SOURCE MATERIAL: Begin

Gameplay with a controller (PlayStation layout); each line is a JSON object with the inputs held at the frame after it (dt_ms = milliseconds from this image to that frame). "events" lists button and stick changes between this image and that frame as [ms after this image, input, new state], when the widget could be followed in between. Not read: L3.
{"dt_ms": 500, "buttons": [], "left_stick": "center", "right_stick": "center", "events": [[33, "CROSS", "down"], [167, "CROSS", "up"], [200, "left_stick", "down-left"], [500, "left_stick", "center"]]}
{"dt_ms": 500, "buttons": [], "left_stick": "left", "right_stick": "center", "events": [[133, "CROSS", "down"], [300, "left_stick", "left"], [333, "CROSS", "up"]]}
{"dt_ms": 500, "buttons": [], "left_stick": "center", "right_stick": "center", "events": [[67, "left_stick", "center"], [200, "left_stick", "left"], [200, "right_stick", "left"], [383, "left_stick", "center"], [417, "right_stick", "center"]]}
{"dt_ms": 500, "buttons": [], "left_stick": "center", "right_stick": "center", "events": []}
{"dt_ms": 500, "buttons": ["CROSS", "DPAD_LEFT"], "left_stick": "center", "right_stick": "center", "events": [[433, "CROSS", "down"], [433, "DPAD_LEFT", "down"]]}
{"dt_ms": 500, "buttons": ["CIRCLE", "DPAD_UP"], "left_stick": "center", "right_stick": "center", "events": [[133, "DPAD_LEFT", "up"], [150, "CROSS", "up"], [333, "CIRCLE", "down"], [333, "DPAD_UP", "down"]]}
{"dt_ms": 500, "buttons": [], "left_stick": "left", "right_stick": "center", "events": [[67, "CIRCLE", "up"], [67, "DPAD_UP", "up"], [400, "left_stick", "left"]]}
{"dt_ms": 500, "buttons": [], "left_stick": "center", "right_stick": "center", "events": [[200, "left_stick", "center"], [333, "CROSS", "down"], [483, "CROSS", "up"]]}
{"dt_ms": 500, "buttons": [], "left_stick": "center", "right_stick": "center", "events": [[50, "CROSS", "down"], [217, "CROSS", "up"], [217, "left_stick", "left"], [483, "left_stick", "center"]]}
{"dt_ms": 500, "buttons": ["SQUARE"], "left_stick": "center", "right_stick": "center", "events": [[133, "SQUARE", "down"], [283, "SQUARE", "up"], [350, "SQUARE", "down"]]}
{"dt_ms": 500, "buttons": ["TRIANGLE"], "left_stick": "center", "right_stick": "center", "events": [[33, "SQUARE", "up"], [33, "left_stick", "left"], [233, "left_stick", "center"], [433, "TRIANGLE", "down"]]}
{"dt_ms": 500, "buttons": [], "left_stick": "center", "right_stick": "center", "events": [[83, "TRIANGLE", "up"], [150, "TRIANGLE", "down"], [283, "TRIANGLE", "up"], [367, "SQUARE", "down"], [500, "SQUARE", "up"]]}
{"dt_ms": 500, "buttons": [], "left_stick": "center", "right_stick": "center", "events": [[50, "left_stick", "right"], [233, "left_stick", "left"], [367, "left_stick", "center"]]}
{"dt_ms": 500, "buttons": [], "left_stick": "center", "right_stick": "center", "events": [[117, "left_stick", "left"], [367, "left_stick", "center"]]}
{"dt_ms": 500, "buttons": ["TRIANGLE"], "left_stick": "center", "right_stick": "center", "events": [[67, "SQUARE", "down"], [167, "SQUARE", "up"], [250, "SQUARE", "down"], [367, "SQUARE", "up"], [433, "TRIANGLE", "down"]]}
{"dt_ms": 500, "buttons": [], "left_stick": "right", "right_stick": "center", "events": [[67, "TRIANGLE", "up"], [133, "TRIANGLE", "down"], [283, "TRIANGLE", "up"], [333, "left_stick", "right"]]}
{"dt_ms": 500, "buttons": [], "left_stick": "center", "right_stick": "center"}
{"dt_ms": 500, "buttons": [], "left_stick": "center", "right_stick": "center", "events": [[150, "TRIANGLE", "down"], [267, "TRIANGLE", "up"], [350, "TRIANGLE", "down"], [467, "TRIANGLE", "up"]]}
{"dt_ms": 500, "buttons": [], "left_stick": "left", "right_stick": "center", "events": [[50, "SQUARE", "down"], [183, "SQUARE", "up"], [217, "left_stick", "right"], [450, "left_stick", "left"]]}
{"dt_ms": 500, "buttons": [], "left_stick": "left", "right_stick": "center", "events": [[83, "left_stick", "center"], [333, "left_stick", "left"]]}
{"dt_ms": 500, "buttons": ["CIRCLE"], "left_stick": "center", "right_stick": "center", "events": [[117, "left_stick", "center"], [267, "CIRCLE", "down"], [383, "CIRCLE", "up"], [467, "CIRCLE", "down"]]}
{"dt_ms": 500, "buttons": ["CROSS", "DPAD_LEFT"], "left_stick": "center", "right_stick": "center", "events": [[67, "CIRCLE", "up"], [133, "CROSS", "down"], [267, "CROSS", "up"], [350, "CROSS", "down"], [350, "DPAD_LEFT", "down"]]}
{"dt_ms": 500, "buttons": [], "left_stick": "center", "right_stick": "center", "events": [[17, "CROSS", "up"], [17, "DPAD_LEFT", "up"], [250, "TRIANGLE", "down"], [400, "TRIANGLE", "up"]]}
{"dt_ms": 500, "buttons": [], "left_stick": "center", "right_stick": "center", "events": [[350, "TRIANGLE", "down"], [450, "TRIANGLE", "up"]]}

SOURCE MATERIAL: End

Your response should consist of the records, printed exactly.

Gameplay with a controller (PlayStation layout); each line is a JSON object with the inputs held at the frame after it (dt_ms = milliseconds from this image to that frame). "events" lists button and stick changes between this image and that frame as [ms after this image, input, new state], when the widget could be followed in between. Not read: L3.
{"dt_ms": 500, "buttons": [], "left_stick": "center", "right_stick": "center", "events": [[33, "CROSS", "down"], [167, "CROSS", "up"], [200, "left_stick", "down-left"], [500, "left_stick", "center"]]}
{"dt_ms": 500, "buttons": [], "left_stick": "left", "right_stick": "center", "events": [[133, "CROSS", "down"], [300, "left_stick", "left"], [333, "CROSS", "up"]]}
{"dt_ms": 500, "buttons": [], "left_stick": "center", "right_stick": "center", "events": [[67, "left_stick", "center"], [200, "left_stick", "left"], [200, "right_stick", "left"], [383, "left_stick", "center"], [417, "right_stick", "center"]]}
{"dt_ms": 500, "buttons": [], "left_stick": "center", "right_stick": "center", "events": []}
{"dt_ms": 500, "buttons": ["CROSS", "DPAD_LEFT"], "left_stick": "center", "right_stick": "center", "events": [[433, "CROSS", "down"], [433, "DPAD_LEFT", "down"]]}
{"dt_ms": 500, "buttons": ["CIRCLE", "DPAD_UP"], "left_stick": "center", "right_stick": "center", "events": [[133, "DPAD_LEFT", "up"], [150, "CROSS", "up"], [333, "CIRCLE", "down"], [333, "DPAD_UP", "down"]]}
{"dt_ms": 500, "buttons": [], "left_stick": "left", "right_stick": "center", "events": [[67, "CIRCLE", "up"], [67, "DPAD_UP", "up"], [400, "left_stick", "left"]]}
{"dt_ms": 500, "buttons": [], "left_stick": "center", "right_stick": "center", "events": [[200, "left_stick", "center"], [333, "CROSS", "down"], [483, "CROSS", "up"]]}
{"dt_ms": 500, "buttons": [], "left_stick": "center", "right_stick": "center", "events": [[50, "CROSS", "down"], [217, "CROSS", "up"], [217, "left_stick", "left"], [483, "left_stick", "center"]]}
{"dt_ms": 500, "buttons": ["SQUARE"], "left_stick": "center", "right_stick": "center", "events": [[133, "SQUARE", "down"], [283, "SQUARE", "up"], [350, "SQUARE", "down"]]}
{"dt_ms": 500, "buttons": ["TRIANGLE"], "left_stick": "center", "right_stick": "center", "events": [[33, "SQUARE", "up"], [33, "left_stick", "left"], [233, "left_stick", "center"], [433, "TRIANGLE", "down"]]}
{"dt_ms": 500, "buttons": [], "left_stick": "center", "right_stick": "center", "events": [[83, "TRIANGLE", "up"], [150, "TRIANGLE", "down"], [283, "TRIANGLE", "up"], [367, "SQUARE", "down"], [500, "SQUARE", "up"]]}
{"dt_ms": 500, "buttons": [], "left_stick": "center", "right_stick": "center", "events": [[50, "left_stick", "right"], [233, "left_stick", "left"], [367, "left_stick", "center"]]}
{"dt_ms": 500, "buttons": [], "left_stick": "center", "right_stick": "center", "events": [[117, "left_stick", "left"], [367, "left_stick", "center"]]}
{"dt_ms": 500, "buttons": ["TRIANGLE"], "left_stick": "center", "right_stick": "center", "events": [[67, "SQUARE", "down"], [167, "SQUARE", "up"], [250, "SQUARE", "down"], [367, "SQUARE", "up"], [433, "TRIANGLE", "down"]]}
{"dt_ms": 500, "buttons": [], "left_stick": "right", "right_stick": "center", "events": [[67, "TRIANGLE", "up"], [133, "TRIANGLE", "down"], [283, "TRIANGLE", "up"], [333, "left_stick", "right"]]}
{"dt_ms": 500, "buttons": [], "left_stick": "center", "right_stick": "center"}
{"dt_ms": 500, "buttons": [], "left_stick": "center", "right_stick": "center", "events": [[150, "TRIANGLE", "down"], [267, "TRIANGLE", "up"], [350, "TRIANGLE", "down"], [467, "TRIANGLE", "up"]]}
{"dt_ms": 500, "buttons": [], "left_stick": "left", "right_stick": "center", "events": [[50, "SQUARE", "down"], [183, "SQUARE", "up"], [217, "left_stick", "right"], [450, "left_stick", "left"]]}
{"dt_ms": 500, "buttons": [], "left_stick": "left", "right_stick": "center", "events": [[83, "left_stick", "center"], [333, "left_stick", "left"]]}
{"dt_ms": 500, "buttons": ["CIRCLE"], "left_stick": "center", "right_stick": "center", "events": [[117, "left_stick", "center"], [267, "CIRCLE", "down"], [383, "CIRCLE", "up"], [467, "CIRCLE", "down"]]}
{"dt_ms": 500, "buttons": ["CROSS", "DPAD_LEFT"], "left_stick": "center", "right_stick": "center", "events": [[67, "CIRCLE", "up"], [133, "CROSS", "down"], [267, "CROSS", "up"], [350, "CROSS", "down"], [350, "DPAD_LEFT", "down"]]}
{"dt_ms": 500, "buttons": [], "left_stick": "center", "right_stick": "center", "events": [[17, "CROSS", "up"], [17, "DPAD_LEFT", "up"], [250, "TRIANGLE", "down"], [400, "TRIANGLE", "up"]]}
{"dt_ms": 500, "buttons": [], "left_stick": "center", "right_stick": "center", "events": [[350, "TRIANGLE", "down"], [450, "TRIANGLE", "up"]]}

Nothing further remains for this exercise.